We will use the `glmnet` package/function. Note that the data must be a matrix, not a dataframe.
```{r, fig.align='center'}
env_x <- as.matrix(env[, 1:15])
env_y <- env[, 16]
# use cross validation to pick the "best" (based on MSE) lambda
env_ridge_cv <- cv.glmnet(x = env_x,
y = env_y,
type.measure = "mse",
alpha = 0) # 0 is code for "ridge regression"
# plot (log) lambda vs MSE
autoplot(env_ridge_cv, label = FALSE) +
theme_bw() +
theme(aspect.ratio = 1)
# lambda.min: value of lambda that gives minimum mean cross-validated error
env_ridge_cv$lambda.min
# lambda.1se: value of lambda within 1 standard error of the minimum
# cross-validated error
env_ridge_cv$lambda.1se
coef(env_ridge_cv, s = "lambda.min")
coef(env_ridge_cv, s = "lambda.1se")
```
### Now apply LASSO to a model with ALL covariates included.
Hint: same code as above, except you need to set `alpha = 1` instead of `alpha = 0`.
```{r, fig.align='center'}
# use cross validation to pick the "best" (based on MSE) lambda
env_lasso_cv <- cv.glmnet(x = env_x,
y = env_y,
type.measure = "mse",
alpha = 1) # 1 is code for "lasso"
# plot (log) lambda vs MSE
autoplot(env_lasso_cv, label = FALSE) +
theme_bw() +
theme(aspect.ratio = 1)
# lambda.min: value of lambda that gives minimum mean cross-validated error
env_lasso_cv$lambda.min
# lambda.1se: value of lambda within 1 standard error of the minimum
# cross-validated error
env_lasso_cv$lambda.1se
coef(env_lasso_cv, s = "lambda.min")
coef(env_lasso_cv, s = "lambda.1se")
```
### Now apply the elastic net method to a model with ALL covariates included.
Hint: same code as above, except you need to set `alpha = 0.5`.
```{r, fig.align='center'}
# use cross validation to pick the "best" (based on MSE) lambda
env_elastic_net_cv <- cv.glmnet(x = env_x,
y = env_y,
type.measure = "mse",
alpha = 0.5) # 0.5 is code for "elastic"
# plot (log) lambda vs MSE
autoplot(env_elastic_net_cv, label = FALSE) +
theme_bw() +
theme(aspect.ratio = 1)
# lambda.min: value of lambda that gives minimum mean cross-validated error
env_elastic_net_cv$lambda.min
# lambda.1se: value of lambda within 1 standard error of the minimum
# cross-validated error
env_elastic_net_cv$lambda.1se
coef(env_elastic_cv, s = "lambda.min")
coef(env_elastic_cv, s = "lambda.1se")
```
### Now that you have seen the various results from the different methods, pick a subset of variables that you will include in the model.

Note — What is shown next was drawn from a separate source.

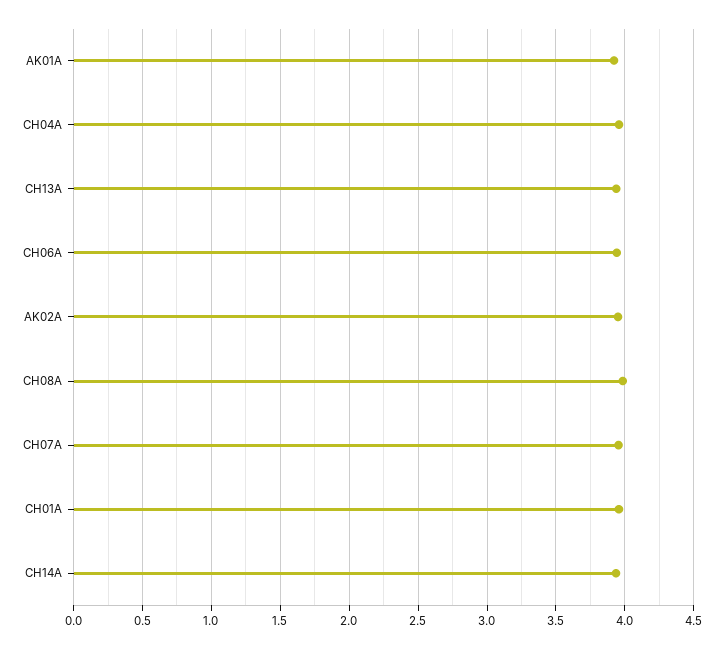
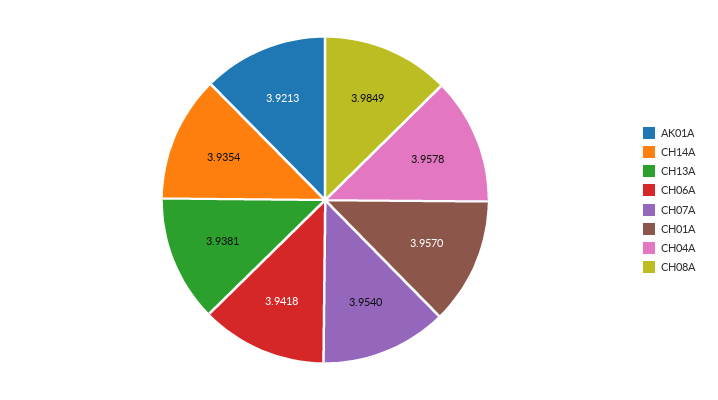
AK02A: 3.95 -> none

Create the multiple linear regression model with these variables (alternatively, you can call the best model using $BestModel, as explained above).

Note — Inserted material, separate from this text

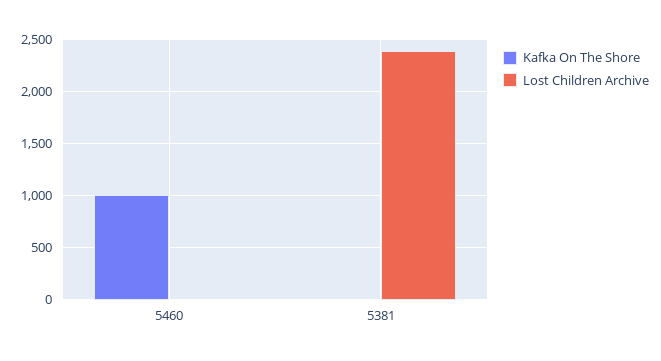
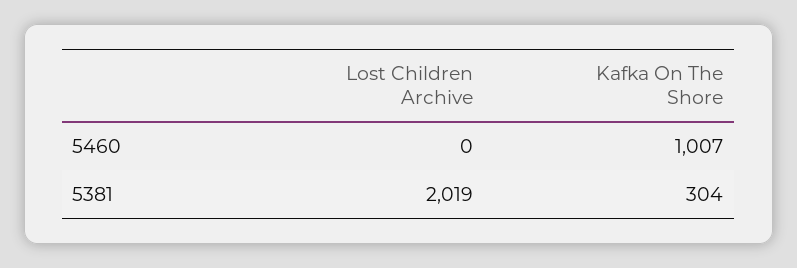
Kafka On The Shore, 5381: 0 -> 304
Lost Children Archive, 5381: 2400 -> 2019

```{r, fig.align='center'}
#Ex. Best subsets
env_lm_subset1 <- best_subsets_bic$BestModel
summary(env_lm_subset1)
#Ex. Pick and choose
env_lm_subset2 <- lm(AAMort ~ AnnPrecip + School + PctNonWhite + log.SO2, data = env)
summary(env_lm_subset2)
```
### Once you have chosen a model, you should check the model assumptions. For now, skip checking assumptions 1-6 (you can always go back and do this later) and use variance inflation factors to test for multicollinearity. Do you think multicollinearity is a problem for this model?

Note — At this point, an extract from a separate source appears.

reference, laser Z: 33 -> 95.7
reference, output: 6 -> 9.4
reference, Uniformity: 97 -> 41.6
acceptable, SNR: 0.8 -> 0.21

```{r, fig.align='center'}
#use the subsets from above
env_vif_subset1 <- vif(env_lm_subset1)
env_vif_subset1
max(env_vif_subset1) # 2.1, much better than before
mean(env_vif_subset1) # Just barely above 1, at 1.6
```
< your response here >
## Summary and Conclusions
Multicollinearity is a common problem for linear models, and it is important that it is addressed to avoid the many pitfalls that arise (such as inflated standard errors). We performed several variable selection procedures to try to eliminate multicollinearity, which would also help us avoid overfitting. Ultimately, there is no "right" answer as to which variables should be included. There are many acceptable models, and there are certainly many bad models, but there is no one correct model. In general, it is good to run several procedures and look for similarities in the variables included.